Atuando de forma isolada e individual, enfrentando estas duas frentes, a pandêmica e a política, os governadores serão inevitavelmente derrotados. Já passou da hora de se articularem para uma ação coordenada de enfrentamento à Covid-19 e ao Bolsonarovírus.

Mais, já passou da hora de a sociedade civil, envolvendo instituições como a CNBB, ABI, OAB, centrais sindicais, confederações empresariais, partidos políticos, intelectuais, artistas e demais personalidades, envolvendo também o Poder Legislativo e Judiciário, se articularem em torno de um plano emergencial sanitário e econômico e em defesa da democracia.

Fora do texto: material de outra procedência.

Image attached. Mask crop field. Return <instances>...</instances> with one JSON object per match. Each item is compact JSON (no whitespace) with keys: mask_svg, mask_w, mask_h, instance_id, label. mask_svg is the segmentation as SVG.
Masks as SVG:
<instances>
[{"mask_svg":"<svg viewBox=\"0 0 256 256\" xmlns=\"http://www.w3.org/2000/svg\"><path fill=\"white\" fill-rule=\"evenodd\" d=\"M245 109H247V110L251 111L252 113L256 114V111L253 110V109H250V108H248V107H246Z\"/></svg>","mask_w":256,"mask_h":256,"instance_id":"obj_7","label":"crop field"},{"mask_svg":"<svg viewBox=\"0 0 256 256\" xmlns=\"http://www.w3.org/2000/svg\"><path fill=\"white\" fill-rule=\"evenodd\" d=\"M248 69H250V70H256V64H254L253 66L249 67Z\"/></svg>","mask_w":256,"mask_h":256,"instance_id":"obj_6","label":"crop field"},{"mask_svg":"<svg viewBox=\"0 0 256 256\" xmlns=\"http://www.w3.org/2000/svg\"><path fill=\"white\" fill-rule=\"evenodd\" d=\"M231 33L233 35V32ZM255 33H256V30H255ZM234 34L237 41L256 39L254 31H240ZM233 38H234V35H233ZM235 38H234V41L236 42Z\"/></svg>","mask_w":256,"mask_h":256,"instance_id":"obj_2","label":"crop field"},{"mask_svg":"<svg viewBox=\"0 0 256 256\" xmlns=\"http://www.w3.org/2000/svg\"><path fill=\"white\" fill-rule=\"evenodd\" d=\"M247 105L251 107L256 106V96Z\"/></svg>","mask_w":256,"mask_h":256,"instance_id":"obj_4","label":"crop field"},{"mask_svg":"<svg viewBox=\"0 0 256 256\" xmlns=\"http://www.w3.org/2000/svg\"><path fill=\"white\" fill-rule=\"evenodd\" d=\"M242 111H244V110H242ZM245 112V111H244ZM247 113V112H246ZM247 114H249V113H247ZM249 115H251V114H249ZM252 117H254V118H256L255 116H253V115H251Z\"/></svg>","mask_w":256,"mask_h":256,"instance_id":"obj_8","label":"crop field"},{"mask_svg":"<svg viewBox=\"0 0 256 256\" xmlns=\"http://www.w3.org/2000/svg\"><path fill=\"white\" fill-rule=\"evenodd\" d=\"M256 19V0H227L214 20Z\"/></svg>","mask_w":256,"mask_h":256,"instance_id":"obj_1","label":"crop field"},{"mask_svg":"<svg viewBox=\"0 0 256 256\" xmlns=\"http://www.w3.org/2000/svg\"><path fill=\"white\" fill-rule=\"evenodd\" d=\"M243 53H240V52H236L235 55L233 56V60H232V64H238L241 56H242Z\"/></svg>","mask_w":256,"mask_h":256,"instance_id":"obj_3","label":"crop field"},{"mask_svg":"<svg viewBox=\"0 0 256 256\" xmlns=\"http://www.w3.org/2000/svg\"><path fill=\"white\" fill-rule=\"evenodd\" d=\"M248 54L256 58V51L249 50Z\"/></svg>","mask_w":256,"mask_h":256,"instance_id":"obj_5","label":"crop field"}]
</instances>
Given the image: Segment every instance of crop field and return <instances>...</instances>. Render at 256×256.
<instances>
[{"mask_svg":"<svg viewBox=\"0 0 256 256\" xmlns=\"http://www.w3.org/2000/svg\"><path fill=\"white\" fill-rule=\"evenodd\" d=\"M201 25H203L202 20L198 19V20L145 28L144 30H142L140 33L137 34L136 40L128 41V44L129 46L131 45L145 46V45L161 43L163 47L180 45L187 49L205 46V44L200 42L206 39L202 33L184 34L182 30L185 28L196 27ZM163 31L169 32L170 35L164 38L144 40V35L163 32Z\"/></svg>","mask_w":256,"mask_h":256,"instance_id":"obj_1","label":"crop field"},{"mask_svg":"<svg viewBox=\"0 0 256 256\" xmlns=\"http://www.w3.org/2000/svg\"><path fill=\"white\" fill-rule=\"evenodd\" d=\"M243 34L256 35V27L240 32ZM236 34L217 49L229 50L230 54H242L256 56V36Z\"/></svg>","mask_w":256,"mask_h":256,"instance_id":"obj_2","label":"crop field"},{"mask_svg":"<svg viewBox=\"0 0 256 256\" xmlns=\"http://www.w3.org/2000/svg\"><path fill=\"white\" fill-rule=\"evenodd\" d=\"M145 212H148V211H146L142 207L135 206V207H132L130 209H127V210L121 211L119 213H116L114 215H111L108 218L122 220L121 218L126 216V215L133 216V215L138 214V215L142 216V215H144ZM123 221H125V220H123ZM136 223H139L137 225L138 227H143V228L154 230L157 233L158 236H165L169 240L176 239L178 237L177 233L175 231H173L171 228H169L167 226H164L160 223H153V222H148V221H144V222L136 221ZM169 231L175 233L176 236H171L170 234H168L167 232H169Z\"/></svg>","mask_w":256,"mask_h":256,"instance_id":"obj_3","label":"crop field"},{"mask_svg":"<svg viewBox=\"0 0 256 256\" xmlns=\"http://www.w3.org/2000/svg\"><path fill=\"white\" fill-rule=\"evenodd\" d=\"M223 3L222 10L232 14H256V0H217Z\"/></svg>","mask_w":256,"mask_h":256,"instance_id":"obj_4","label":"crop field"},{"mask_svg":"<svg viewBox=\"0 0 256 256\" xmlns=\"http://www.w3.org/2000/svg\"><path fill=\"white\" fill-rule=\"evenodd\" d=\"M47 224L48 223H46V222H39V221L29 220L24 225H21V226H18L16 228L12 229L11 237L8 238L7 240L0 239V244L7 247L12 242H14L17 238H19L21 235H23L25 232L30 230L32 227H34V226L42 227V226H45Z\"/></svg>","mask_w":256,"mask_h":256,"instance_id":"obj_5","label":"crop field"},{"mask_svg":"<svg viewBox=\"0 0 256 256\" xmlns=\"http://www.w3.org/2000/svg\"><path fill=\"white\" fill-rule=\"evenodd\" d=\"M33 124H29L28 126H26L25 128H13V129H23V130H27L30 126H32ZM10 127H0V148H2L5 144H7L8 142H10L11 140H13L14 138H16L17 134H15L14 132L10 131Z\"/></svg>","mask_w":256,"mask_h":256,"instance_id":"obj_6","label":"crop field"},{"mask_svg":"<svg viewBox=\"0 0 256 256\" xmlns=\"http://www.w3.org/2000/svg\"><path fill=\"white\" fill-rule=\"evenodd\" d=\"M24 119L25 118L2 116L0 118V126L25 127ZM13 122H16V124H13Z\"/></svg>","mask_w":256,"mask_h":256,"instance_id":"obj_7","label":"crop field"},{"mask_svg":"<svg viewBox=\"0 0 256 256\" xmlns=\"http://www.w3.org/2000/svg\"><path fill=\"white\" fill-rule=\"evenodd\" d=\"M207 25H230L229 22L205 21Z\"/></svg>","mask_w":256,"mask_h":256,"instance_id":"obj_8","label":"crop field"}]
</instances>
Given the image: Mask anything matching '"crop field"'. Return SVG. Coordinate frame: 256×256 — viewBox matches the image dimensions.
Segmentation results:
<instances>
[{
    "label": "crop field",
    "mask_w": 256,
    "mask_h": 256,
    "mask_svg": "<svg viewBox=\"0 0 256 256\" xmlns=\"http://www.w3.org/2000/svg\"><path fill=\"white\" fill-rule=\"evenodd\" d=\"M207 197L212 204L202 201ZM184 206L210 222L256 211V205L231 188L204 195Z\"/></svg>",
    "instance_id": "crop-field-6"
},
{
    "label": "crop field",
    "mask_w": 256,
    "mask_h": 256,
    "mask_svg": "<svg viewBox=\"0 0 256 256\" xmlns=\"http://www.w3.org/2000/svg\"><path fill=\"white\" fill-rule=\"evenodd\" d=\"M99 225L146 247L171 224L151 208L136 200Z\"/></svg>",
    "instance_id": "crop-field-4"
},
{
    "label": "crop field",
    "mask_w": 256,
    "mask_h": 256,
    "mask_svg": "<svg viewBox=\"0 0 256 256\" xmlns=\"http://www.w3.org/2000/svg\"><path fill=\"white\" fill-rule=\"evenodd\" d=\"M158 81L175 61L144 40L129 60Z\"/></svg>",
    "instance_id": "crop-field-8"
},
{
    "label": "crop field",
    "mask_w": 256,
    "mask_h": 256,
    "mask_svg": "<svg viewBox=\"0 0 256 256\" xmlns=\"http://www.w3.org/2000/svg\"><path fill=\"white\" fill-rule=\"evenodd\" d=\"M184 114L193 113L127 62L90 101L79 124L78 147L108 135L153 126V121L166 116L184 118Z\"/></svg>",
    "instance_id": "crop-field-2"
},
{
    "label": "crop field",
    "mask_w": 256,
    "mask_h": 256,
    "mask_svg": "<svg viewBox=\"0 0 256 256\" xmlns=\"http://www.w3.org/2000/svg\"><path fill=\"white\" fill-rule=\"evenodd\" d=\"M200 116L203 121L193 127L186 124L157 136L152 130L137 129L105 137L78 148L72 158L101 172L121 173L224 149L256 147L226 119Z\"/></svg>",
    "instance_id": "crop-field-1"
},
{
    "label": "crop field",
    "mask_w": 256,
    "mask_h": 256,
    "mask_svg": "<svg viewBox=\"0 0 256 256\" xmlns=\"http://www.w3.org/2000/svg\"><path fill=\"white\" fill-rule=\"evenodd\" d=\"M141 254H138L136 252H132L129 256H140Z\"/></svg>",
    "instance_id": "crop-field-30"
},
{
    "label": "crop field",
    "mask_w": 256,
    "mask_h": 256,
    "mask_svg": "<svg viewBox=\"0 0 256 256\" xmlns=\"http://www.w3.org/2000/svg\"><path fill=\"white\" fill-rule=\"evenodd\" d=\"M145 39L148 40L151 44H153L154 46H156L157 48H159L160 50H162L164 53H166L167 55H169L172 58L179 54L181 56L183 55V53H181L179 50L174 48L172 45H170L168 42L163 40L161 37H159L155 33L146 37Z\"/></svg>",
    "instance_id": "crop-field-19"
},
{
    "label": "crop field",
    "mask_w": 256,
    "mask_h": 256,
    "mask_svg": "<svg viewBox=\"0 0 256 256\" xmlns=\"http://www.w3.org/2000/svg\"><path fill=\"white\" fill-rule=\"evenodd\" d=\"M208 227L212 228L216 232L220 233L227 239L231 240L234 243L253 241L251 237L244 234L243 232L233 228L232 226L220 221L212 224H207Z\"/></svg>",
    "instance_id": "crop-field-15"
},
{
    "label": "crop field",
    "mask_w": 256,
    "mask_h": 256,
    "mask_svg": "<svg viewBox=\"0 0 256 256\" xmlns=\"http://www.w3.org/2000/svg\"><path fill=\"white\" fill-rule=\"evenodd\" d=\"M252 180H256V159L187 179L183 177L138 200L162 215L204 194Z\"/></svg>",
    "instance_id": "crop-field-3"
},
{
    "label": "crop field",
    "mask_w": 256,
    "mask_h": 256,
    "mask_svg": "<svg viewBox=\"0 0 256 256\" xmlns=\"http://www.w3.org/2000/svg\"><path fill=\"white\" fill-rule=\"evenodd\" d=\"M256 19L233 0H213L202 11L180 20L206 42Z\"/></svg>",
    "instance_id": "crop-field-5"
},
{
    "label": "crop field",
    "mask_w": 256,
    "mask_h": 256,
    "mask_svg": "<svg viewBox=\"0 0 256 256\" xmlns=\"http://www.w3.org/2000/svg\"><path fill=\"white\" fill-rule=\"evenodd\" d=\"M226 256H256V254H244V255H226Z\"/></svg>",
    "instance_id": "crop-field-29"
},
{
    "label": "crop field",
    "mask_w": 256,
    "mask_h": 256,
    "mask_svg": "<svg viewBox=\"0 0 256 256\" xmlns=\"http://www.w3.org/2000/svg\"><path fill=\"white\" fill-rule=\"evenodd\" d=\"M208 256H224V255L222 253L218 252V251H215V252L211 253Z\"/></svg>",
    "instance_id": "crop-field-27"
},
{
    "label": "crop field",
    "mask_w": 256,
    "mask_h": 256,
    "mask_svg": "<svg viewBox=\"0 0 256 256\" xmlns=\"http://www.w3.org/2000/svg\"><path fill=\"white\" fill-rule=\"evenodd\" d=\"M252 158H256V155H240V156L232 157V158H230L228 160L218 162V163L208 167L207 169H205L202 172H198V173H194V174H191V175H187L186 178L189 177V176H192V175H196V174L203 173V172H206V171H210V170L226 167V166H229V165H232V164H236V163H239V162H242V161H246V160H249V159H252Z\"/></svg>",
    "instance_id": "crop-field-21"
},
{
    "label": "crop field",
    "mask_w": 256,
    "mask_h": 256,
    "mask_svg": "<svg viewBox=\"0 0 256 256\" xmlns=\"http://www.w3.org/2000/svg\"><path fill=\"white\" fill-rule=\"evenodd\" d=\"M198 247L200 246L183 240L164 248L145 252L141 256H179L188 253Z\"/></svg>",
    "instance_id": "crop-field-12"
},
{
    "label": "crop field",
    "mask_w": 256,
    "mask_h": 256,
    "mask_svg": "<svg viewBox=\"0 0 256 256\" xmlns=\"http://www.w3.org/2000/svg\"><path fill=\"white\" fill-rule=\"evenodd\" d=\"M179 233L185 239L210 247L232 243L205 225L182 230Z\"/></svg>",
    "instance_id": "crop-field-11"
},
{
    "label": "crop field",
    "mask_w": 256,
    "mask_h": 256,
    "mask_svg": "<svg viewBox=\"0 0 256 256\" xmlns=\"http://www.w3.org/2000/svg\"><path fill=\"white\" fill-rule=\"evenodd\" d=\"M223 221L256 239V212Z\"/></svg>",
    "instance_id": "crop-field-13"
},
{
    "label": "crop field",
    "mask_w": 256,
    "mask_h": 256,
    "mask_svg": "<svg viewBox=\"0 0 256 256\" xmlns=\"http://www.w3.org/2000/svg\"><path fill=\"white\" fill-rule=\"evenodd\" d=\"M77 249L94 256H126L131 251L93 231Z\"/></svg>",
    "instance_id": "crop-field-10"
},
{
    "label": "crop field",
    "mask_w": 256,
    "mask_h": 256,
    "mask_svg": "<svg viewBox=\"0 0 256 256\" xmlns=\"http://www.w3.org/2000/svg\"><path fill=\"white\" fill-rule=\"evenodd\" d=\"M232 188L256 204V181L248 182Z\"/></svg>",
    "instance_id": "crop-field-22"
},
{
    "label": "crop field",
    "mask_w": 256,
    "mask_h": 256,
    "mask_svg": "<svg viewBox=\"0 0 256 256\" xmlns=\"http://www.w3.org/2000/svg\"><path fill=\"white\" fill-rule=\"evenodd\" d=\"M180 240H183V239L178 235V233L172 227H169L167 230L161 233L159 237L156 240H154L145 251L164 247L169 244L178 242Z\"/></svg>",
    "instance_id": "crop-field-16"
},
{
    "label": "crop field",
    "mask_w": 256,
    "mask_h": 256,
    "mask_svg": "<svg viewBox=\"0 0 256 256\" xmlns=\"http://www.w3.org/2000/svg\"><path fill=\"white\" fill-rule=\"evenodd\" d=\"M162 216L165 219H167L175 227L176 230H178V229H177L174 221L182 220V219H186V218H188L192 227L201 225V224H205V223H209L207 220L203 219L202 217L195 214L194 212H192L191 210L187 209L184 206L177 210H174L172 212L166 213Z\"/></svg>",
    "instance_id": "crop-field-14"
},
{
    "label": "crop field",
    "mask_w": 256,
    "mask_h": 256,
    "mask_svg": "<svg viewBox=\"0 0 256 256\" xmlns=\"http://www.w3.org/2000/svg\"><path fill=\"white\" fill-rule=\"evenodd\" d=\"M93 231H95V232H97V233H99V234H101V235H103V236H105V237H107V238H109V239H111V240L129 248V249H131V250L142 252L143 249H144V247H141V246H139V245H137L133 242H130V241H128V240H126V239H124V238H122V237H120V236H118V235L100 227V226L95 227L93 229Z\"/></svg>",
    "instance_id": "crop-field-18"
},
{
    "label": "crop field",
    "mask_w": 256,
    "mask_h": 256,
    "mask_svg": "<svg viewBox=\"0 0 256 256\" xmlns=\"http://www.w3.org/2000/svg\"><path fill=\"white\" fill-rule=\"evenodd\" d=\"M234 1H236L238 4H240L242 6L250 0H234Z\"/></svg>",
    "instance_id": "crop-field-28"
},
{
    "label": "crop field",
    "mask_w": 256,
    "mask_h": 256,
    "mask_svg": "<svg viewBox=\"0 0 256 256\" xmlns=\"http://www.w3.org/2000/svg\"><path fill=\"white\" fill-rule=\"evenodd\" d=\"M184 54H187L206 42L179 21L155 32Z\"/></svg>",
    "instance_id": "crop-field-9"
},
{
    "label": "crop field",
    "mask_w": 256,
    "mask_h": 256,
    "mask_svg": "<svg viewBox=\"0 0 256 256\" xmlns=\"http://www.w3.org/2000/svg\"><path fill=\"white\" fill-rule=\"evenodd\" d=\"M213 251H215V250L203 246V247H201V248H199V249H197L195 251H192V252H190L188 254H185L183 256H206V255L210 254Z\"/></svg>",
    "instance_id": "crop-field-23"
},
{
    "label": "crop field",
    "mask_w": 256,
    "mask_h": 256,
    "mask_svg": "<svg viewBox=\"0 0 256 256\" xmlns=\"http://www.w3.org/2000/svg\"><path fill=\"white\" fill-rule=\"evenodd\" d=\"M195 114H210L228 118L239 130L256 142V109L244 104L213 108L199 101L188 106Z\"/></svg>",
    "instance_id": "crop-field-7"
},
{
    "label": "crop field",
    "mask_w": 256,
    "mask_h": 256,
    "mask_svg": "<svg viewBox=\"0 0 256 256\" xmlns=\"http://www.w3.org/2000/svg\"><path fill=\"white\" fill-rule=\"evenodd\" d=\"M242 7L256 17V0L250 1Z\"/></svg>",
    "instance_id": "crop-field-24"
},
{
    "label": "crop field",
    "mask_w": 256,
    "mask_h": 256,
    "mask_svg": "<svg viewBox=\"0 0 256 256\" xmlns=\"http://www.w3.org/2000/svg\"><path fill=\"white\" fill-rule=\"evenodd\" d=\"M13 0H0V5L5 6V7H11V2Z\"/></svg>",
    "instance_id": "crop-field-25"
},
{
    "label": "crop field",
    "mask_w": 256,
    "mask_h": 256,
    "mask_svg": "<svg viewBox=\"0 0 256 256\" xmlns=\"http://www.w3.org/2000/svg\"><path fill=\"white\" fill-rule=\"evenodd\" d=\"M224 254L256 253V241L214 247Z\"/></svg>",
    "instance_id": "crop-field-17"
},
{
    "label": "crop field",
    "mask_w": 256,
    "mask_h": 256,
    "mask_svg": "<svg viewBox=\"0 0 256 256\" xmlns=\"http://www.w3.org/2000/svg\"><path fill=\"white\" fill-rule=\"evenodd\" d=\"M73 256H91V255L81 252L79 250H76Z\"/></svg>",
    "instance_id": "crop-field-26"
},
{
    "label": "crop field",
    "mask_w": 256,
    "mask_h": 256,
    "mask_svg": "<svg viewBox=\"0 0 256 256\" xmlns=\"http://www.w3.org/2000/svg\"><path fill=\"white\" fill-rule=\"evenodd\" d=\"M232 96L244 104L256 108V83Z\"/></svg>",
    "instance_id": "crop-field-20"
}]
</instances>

É bem verdade que praticamente metade da população já apoia a renúncia ou o impeachment de Bolsonaro. Mas, por outro lado, o insano ainda conta com apoio de cerca de 30% e os militares lhe dão sustentação. Cresce o seu desgaste e isolamento, mas não cairá de maduro. Em tempos de isolamento social, quando as manifestações populares se tornam proibitivas, somente uma ampla frente com as características acima pode salvar o país de um desastre epidêmico e econômico e impedir que a democracia seja comprometida de forma irremediável. Ou se retira Bolsonaro do poder imediatamente ou o Brasil afundará no abismo.

Jorge Gregory é jornalista e professor universitário.